Saturday, December 27, 2014

Jonathan

My nephew, Jonathan Testa, passed away on Wednesday, December 17.

He was 27.

He was my brother's only son.

His death was drug related and is a testament to the hideous power of heroin and the immense inability of our society to deal with it.

As I walk around my house and live my life and get distracted by the little things that have to be done, suddenly, my mind will jolt me with the fact that Jonathan is gone.

Every time that has happened I have grimaced and shaken my head in disbelief.

My mind will not accept it, and will not for a long time to come.

My brother's grief is ten fold. I cannot imagine the enormity of his pain, the helpless sense of loss, the emptiness he is experiencing.

My heart aches to know how deeply Eddie is suffering. My mind recoils at my inability to truly comfort him.

I am ashamed to admit that I did not know Jonathan as well as I should have. Did not see him enough. Did not spend nearly enough time with him.

I do know he was exceptional. He was intelligent with a wicked sense of humor, he was talented in sports and very talented musically, he painted and he probably did ten other things well that I am not even aware of.

He was that kind of man.

 When I was lucky enough to be around him I was aware of his confident sense of self. You couldn't miss it.

I vividly remember the phone call I got from my brother eight or nine years ago telling me that Jonathan had been busted.

I was completely off balance. Had no idea, no clue at all.

He was in college, playing in a band and appeared to be kicking ass. I would never have associated Jonathan with hard drugs.

That is how insidious drugs are, how evil and all consuming. That they could be introduced into a life with so much promise and just ruin it.

Since then it had all been about ups and downs. Sometimes Jonathan was doing well, sometimes he was not. Eddie and Kathy, Jonathan's mom, did everything - and I mean EVERYTHING - to help him out, to support him, to protect him and to let him know he was loved.

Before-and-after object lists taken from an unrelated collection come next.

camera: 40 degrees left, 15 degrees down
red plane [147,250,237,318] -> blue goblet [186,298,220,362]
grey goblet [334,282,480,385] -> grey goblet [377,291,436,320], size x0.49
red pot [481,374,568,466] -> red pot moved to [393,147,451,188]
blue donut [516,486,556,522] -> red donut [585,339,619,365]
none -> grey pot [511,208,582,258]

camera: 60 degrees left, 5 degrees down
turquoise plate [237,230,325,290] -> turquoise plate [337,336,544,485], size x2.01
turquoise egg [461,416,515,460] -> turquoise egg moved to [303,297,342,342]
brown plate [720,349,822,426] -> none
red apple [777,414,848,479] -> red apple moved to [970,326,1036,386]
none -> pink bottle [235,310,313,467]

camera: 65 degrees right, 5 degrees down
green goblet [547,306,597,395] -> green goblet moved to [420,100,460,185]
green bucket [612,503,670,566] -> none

So much so that it negatively impacted their own lives.

Didn't matter. They were trying to protect their son.

I don't understand what happened. I don't know if Jonathan got into heroin for kicks or if he was trying to deal with a pain that I knew nothing about.

One small insight into the nature of Jonathan's personality was that when he was doing well he could always land a job. After losing a job, falling back into the clutches of heroin, entering rehab and cleaning up, he could walk into a restaurant and get hired. It happened over and over again.

He even got hired back to a place where he had been previously fired.

I know people who have been unemployed for years and cannot land a job.

That tells you a lot about the kind of man Jonathan was. That people could see his true nature through the confusion and that they would trust him with a job.

Jonathan cooked. He did it well. Another creative aspect of his personality.

He brought a lot to this world and should have brought a lot more.

His wake was a steady stream of family and friends for three solid hours. I was overwhelmed by the number of people who came through that funeral home.

Imagine how many more lives he would have touched had he lived another sixty years.

But I'll tell you something. I have memories of Jonathan as a baby, as a little boy, as a young man. Memories that cannot be taken away from me. I have pictures of him in my house that I will look upon with pride.

Forever.

At some point my grief will fade into a fierce pride and happiness at having been Jonathan's uncle. I was lucky to have him in my life, lucky to have experienced his amazing essence.

Until then I will ache for Kathy.

I will ache for my brother Ed in a way I have never hurt before. My heart is broken at Jonathan's loss and in the knowledge of the pain Eddie is going through.

Eddie and Kathy raised an exceptional son who became an exceptional man. He brought a lot of love, a lot of happiness, a lot of caring, and a lot of laughs to a lot of lives.

You cannot ask for more from a human being.

We who knew and loved him are grateful.